======== SOURCE EXCERPT ========
GitHub Repository: duyuefeng0708/Cryptography-From-First-Principle
Path: blob/main/foundations/05-discrete-log-diffie-hellman/break/pohlig-hellman-smooth-order.ipynb
⁴⁸³ views

unlisted

Kernel: SageMath 10.0

Break: Pohlig-Hellman Attack on Smooth-Order DH

Module 05 | Breaking Weak Parameters

When $p - 1$ is smooth, an eavesdropper can recover both DH secret exponents.

Why This Matters

The Pohlig-Hellman attack (explored in 05f for abstract DLP) becomes devastating when applied to a full Diffie-Hellman key exchange. If the group order $p - 1$ is smooth (factors into only small primes), an eavesdropper who sees the public keys $A = g^a$ and $B = g^b$ can:

Recover Alice's secret exponent $a$ from $A$
Recover Bob's secret exponent $b$ from $B$
Compute the shared secret $g^{ab}$

Unlike the small subgroup attack, this is a passive attack --- Eve only needs to eavesdrop, not modify any messages.

The Scenario

Alice and Bob perform a DH exchange with a prime $p$ where $p - 1$ is smooth. Eve intercepts both public keys $A$ and $B$ and recovers the shared secret.

We'll use $p = 7841$ where $p - 1 = 7840 = 2^5 \cdot 5 \cdot 7^2$ . The largest prime factor is just 7.

In [ ]:

# === Step 1: Set up DH with a smooth-order prime ===

p = 7841
print(f'p = {p}')
print(f'Is p prime? {is_prime(p)}')
print(f'p - 1 = {p - 1}')
print(f'p - 1 = {factor(p - 1)}')
print()

# Smoothness: the largest prime factor
facts = list(factor(p - 1))
largest_prime = max(q for q, _ in facts)
print(f'Largest prime factor of p-1: {largest_prime}')
print(f'This is VERY smooth. The DLP will be easy.')
print()

# Generator
g = primitive_root(p)
print(f'Generator g = {g}')
print(f'Order of g = {Mod(g, p).multiplicative_order()}')

In [ ]:

# === Step 2: Alice and Bob perform DH ===

# Alice's secret
a = 4231
A = power_mod(g, a, p)

# Bob's secret
b = 6017
B = power_mod(g, b, p)

# True shared secret
shared_secret = power_mod(g, a * b, p)
assert shared_secret == power_mod(A, b, p)
assert shared_secret == power_mod(B, a, p)

print(f"Alice's secret:  a = {a}")
print(f"Alice's public:  A = g^a mod p = {A}")
print(f"Bob's secret:    b = {b}")
print(f"Bob's public:    B = g^b mod p = {B}")
======== MATERIAL SUPPLIED ========
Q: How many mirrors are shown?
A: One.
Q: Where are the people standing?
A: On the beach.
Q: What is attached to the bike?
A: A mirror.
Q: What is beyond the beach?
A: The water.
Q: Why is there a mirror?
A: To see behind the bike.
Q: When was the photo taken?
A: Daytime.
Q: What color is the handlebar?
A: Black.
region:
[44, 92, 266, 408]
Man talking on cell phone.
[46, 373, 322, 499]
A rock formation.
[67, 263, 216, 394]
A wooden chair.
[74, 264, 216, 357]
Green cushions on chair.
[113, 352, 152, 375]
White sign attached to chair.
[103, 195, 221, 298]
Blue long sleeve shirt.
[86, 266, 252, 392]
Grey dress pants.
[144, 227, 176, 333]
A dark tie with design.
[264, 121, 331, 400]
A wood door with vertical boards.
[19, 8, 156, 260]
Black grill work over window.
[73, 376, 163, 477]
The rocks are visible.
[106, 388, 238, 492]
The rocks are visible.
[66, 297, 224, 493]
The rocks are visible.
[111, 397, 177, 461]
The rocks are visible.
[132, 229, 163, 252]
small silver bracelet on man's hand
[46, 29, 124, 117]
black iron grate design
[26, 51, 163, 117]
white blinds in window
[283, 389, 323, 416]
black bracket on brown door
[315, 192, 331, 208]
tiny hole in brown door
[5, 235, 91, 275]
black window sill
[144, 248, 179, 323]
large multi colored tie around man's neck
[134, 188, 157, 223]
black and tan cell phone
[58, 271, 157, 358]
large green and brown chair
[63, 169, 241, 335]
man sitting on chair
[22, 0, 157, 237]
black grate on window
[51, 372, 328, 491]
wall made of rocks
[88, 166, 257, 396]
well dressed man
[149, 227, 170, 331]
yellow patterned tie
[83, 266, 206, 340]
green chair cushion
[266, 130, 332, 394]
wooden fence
========
======== MATERIAL SUPPLIED ========
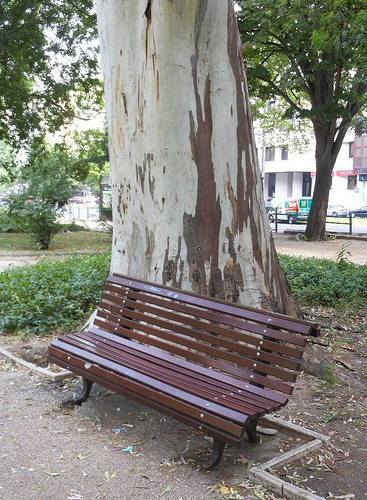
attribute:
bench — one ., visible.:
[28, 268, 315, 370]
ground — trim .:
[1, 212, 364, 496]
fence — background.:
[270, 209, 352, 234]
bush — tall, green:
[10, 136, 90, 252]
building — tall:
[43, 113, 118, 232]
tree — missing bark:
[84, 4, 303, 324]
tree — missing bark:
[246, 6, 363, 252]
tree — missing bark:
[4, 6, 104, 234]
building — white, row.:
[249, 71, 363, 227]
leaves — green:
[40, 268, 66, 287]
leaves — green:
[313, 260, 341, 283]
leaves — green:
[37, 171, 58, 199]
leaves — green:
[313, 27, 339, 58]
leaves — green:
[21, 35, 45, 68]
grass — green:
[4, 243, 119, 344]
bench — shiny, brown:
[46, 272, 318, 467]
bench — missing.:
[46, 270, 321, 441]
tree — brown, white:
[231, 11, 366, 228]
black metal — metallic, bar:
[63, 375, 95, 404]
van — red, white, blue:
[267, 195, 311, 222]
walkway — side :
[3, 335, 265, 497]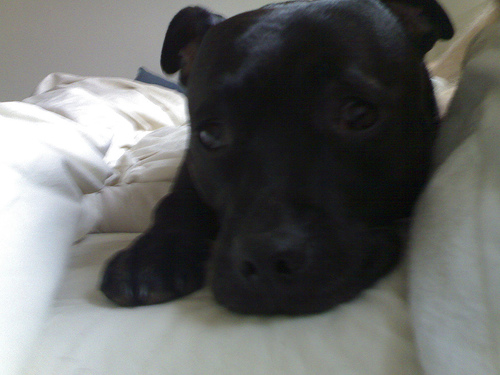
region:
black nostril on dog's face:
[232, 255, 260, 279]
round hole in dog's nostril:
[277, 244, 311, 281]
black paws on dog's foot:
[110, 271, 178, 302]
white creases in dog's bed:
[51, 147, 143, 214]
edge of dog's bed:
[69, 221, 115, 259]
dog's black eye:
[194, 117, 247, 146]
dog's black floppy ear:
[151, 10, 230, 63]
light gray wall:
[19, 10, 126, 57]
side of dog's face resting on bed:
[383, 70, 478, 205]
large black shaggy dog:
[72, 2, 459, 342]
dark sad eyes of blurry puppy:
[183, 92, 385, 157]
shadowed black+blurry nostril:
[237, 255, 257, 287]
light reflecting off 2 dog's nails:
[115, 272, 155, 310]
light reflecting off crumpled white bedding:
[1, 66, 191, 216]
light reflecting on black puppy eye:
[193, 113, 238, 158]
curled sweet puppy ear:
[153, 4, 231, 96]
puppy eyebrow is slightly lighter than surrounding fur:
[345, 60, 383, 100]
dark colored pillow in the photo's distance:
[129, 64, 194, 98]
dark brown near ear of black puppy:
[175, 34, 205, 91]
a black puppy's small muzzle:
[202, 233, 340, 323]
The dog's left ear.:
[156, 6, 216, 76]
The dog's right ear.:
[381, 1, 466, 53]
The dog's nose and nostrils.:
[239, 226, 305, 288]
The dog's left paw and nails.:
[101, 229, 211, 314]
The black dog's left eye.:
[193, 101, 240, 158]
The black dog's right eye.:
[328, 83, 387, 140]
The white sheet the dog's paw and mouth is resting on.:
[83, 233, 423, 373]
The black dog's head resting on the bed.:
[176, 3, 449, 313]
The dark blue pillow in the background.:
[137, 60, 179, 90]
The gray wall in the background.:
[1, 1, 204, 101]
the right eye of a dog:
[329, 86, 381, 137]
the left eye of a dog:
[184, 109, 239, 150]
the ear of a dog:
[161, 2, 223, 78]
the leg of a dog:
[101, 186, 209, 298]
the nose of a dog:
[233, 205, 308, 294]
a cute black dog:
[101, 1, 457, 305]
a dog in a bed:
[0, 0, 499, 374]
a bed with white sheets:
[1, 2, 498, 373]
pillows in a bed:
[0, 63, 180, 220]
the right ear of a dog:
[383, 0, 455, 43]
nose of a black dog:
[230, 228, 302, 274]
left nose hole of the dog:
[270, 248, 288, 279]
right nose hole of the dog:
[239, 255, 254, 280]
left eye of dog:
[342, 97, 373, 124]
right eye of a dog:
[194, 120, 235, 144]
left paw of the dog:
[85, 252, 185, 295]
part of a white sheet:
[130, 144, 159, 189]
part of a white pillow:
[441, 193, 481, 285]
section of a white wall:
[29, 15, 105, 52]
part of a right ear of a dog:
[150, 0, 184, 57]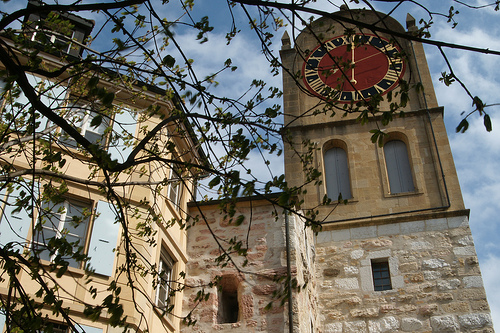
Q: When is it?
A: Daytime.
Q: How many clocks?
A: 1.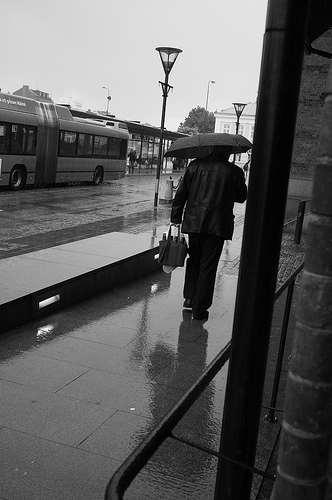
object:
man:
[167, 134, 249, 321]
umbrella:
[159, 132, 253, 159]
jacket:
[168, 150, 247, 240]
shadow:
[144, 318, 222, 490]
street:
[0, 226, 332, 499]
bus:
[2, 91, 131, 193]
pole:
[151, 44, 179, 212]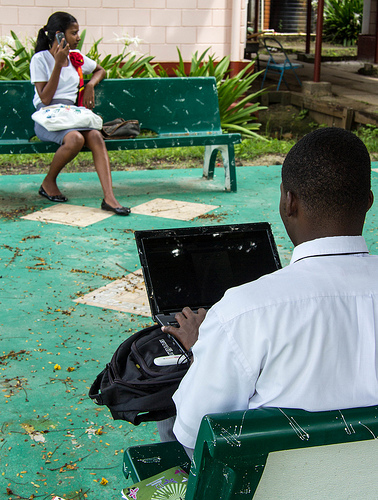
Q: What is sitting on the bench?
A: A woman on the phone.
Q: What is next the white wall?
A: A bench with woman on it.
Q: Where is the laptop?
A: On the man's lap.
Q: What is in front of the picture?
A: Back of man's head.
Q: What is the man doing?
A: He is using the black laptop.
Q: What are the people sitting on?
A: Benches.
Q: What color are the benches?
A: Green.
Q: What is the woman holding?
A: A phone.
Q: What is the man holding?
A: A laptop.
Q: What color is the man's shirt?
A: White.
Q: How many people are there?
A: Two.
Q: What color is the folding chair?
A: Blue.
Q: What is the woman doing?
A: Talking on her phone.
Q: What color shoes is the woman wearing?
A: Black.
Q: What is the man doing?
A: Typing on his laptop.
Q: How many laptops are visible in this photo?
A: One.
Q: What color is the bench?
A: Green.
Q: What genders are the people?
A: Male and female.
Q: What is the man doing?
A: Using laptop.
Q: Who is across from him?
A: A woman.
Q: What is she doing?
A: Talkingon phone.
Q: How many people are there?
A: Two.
========
» **REQUIRED WORK**
1 > Reproduce the passage of the Pohlig-Hellman notebook from "Break: Pohlig-Hellman Attack" to "DH secret exponents.", replacing "eavesdropper" with "attacker".
2 > Write the next portion of the Pohlig-Hellman notebook, beginning immediately after its final line.

» **ANSWERS TO THE TASKS**
1 >
Break: Pohlig-Hellman Attack on Smooth-Order DH

Module 05 | Breaking Weak Parameters

When $p - 1$ is smooth, an attacker can recover both DH secret exponents.

2 >
print(f"Shared secret:   s = g^(ab) mod p = {shared_secret}")
print()
print('--- Eve sees: g, p, A, B ---')
print('--- Eve wants: the shared secret s ---')

Step 3: Eve Applies Pohlig-Hellman to Recover $a$

The Pohlig-Hellman algorithm:

Factor $p - 1 = q_1^{e_1} \cdot q_2^{e_2} \cdots q_k^{e_k}$
For each prime power $q_i^{e_i}$ : project $g$ and $A$ into the subgroup of order $q_i^{e_i}$ , and solve the DLP there by brute force
Combine results using the Chinese Remainder Theorem

Since each $q_i^{e_i}$ is small, each sub-DLP is trivially solvable.

In [ ]:

# === Step 3: Pohlig-Hellman attack on A to recover a ===

def pohlig_hellman(g, target, p):
    """Recover x such that g^x = target mod p using Pohlig-Hellman."""
    order = p - 1
    facts = list(factor(order))
    
    remainders = []
    moduli = []
    total_work = 0
    
    for q, e in facts:
        qe = q^e
        
        # Project into subgroup of order q^e
        g_sub = power_mod(g, order // qe, p)
        t_sub = power_mod(target, order // qe, p)
        
        # Brute-force DLP in this small subgroup
        found = False
        for x in range(qe):
            total_work += 1
            if power_mod(g_sub, x, p) == t_sub:
                remainders.append(x)
                moduli.append(qe)
                found = True
                break
        assert found, f'DLP not found in subgroup of order {qe}'
    
    recovered = CRT(remainders, moduli)
    return recovered, total_work, list(zip(remainders, moduli))

# Recover Alice's secret a
a_recovered, work_a, partials_a = pohlig_hellman(g, A, p)

print('=== Recovering Alice\'s secret a ===')
print()
print('Partial results (CRT components):')
for x, m in partials_a:
    print(f'  a ≡ {x} (mod {m})')
print()
print(f'CRT solution: a = {a_recovered}')
print(f'Actual a:         {a % (p - 1)}')
print(f'Match: {a_recovered == a % (p - 1)}')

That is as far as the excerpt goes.